Staatsversagen 2. & 3. Welle
5.     Testen: spät – konzeptlos
  • Schon im Frühjahr 2020 war offensichtlich, dass in umfangreichen Tests ein wesentlicher Schlüssel liegt, die Pandemie unter Kontrolle zu bekommen.
  • Das war ebenfalls in Asien gut zu beobachten.
  • Nach anfänglichen Schwierigkeiten waren einfache Tests seit spätestens Oktober 2020 breit verfügbar.
  • Die Regierung hätte durch frühzeitige Beschaffung und Abnahmegarantien die Produktionskapazitäten für Schnelltests erhöhen können. Ökonomen rechnen vor, dass mit einer Teststrategie ein zweiter Lockdown nicht notwendig gewesen wäre und dies zu einem Bruchteil der Kosten.
  • Obwohl die Tests bereits seit Oktober 2020 verfügbar waren und Vorbilder wie Tübingen diese seither umfangreich einsetzen, dauerte es bis März 2021, bis diese Tests eine bundesweite Zulassung bekamen. Wer dann glaubte, es ginge sofort los, wurde wiederum enttäuscht: Der Staat versagt bei der Beschaffung und setzte eine Beschaffungstaskforce ein.

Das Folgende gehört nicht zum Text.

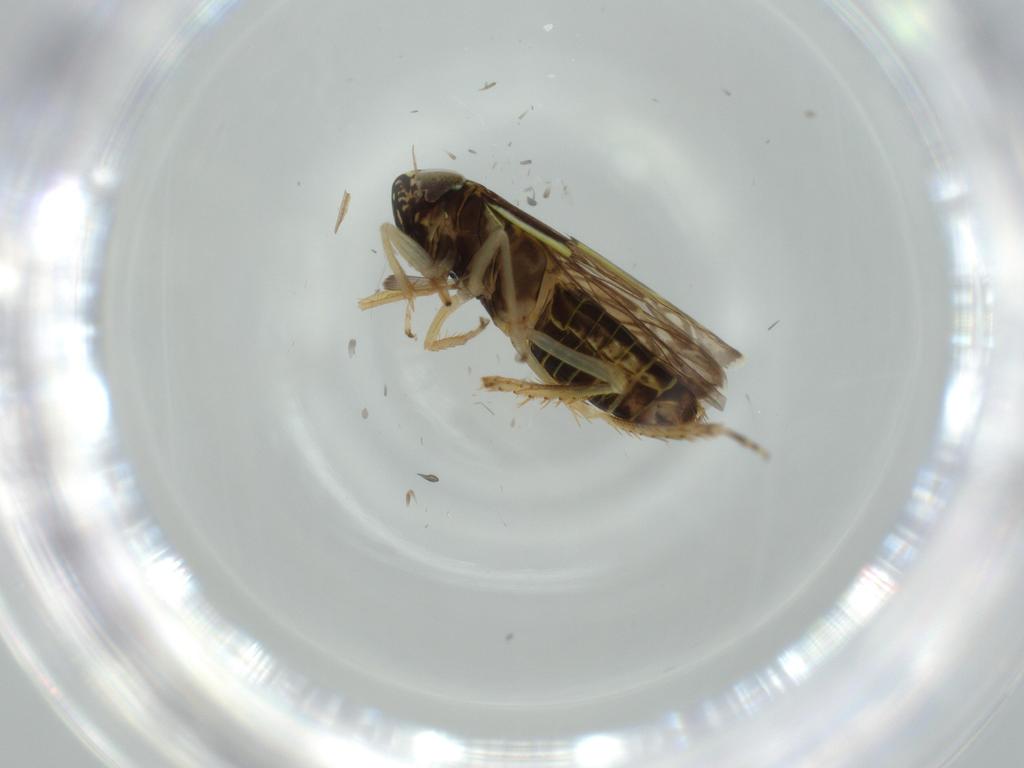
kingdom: Animalia
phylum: Arthropoda
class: Insecta
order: Hemiptera
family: Cicadellidae
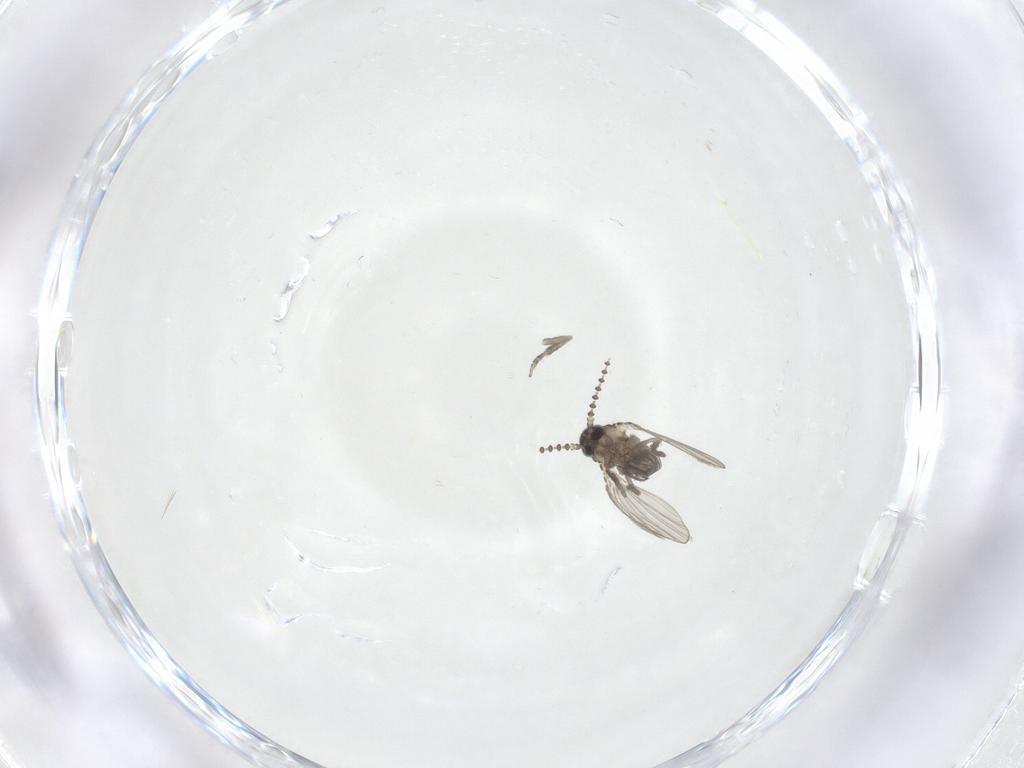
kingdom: Animalia
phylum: Arthropoda
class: Insecta
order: Diptera
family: Psychodidae
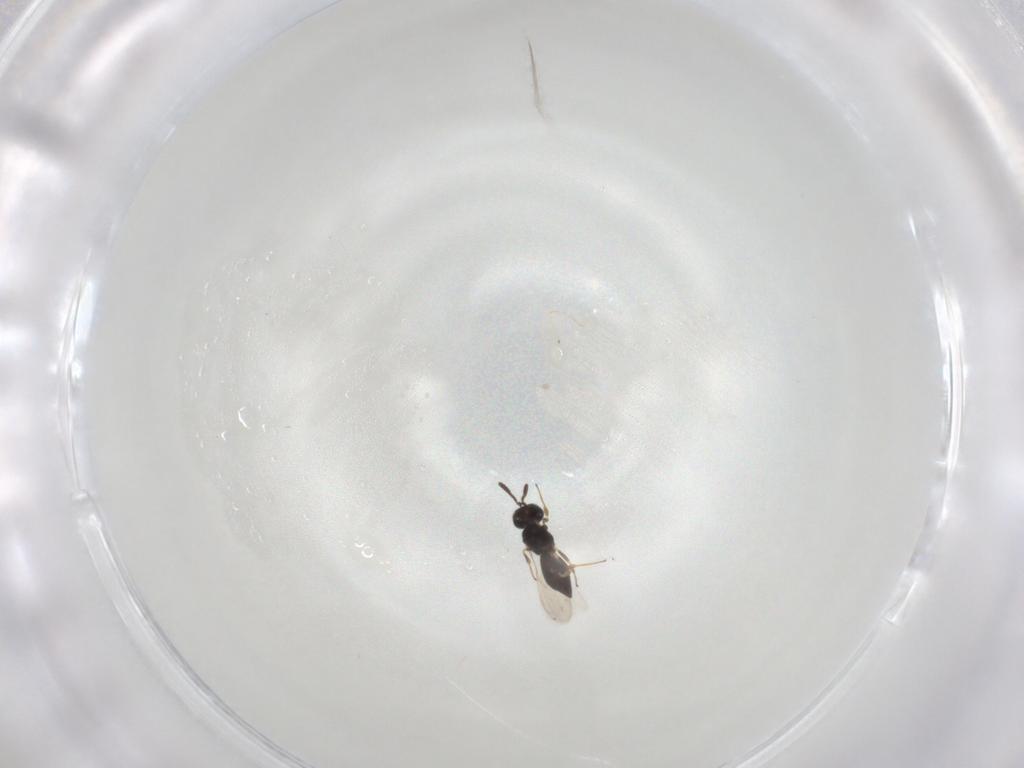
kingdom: Animalia
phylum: Arthropoda
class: Insecta
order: Hymenoptera
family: Scelionidae
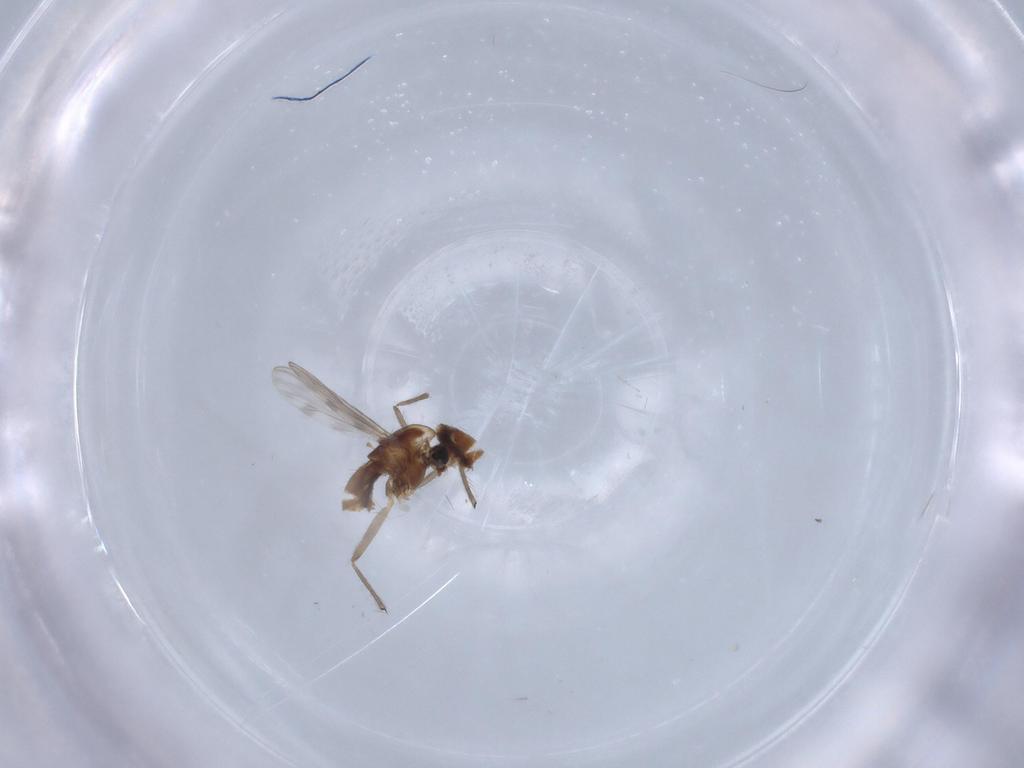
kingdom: Animalia
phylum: Arthropoda
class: Insecta
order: Diptera
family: Chironomidae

6.     Schutz der Risikogruppen
  • Corona wütet vor allem bei den Alten und hier besonders bei denen, die sich bereits in der Obhut öffentlicher Einrichtungen befinden, also in Alten- und Pflegeeinrichtungen.
  • Statt den Sommer 2020 zur Vorbereitung auf eine zweite Welle zu nutzen, hat die Politik kein funktionsfähiges Konzept zum Schutz dieser Risikogruppen erarbeitet und durchgesetzt.
  • Obwohl es funktionierende Vorbilder gab, setzte man keine konsequenten Maßnahmen um. So wäre es problemlos möglich gewesen, jeden, der ein Heim betritt, an jedem Tag zu testen.
  • Die Tests waren verfügbar, man hätte sie nur kaufen müssen. Das dafür erforderliche Personal hätte man im Sommer beschaffen und ausbilden können.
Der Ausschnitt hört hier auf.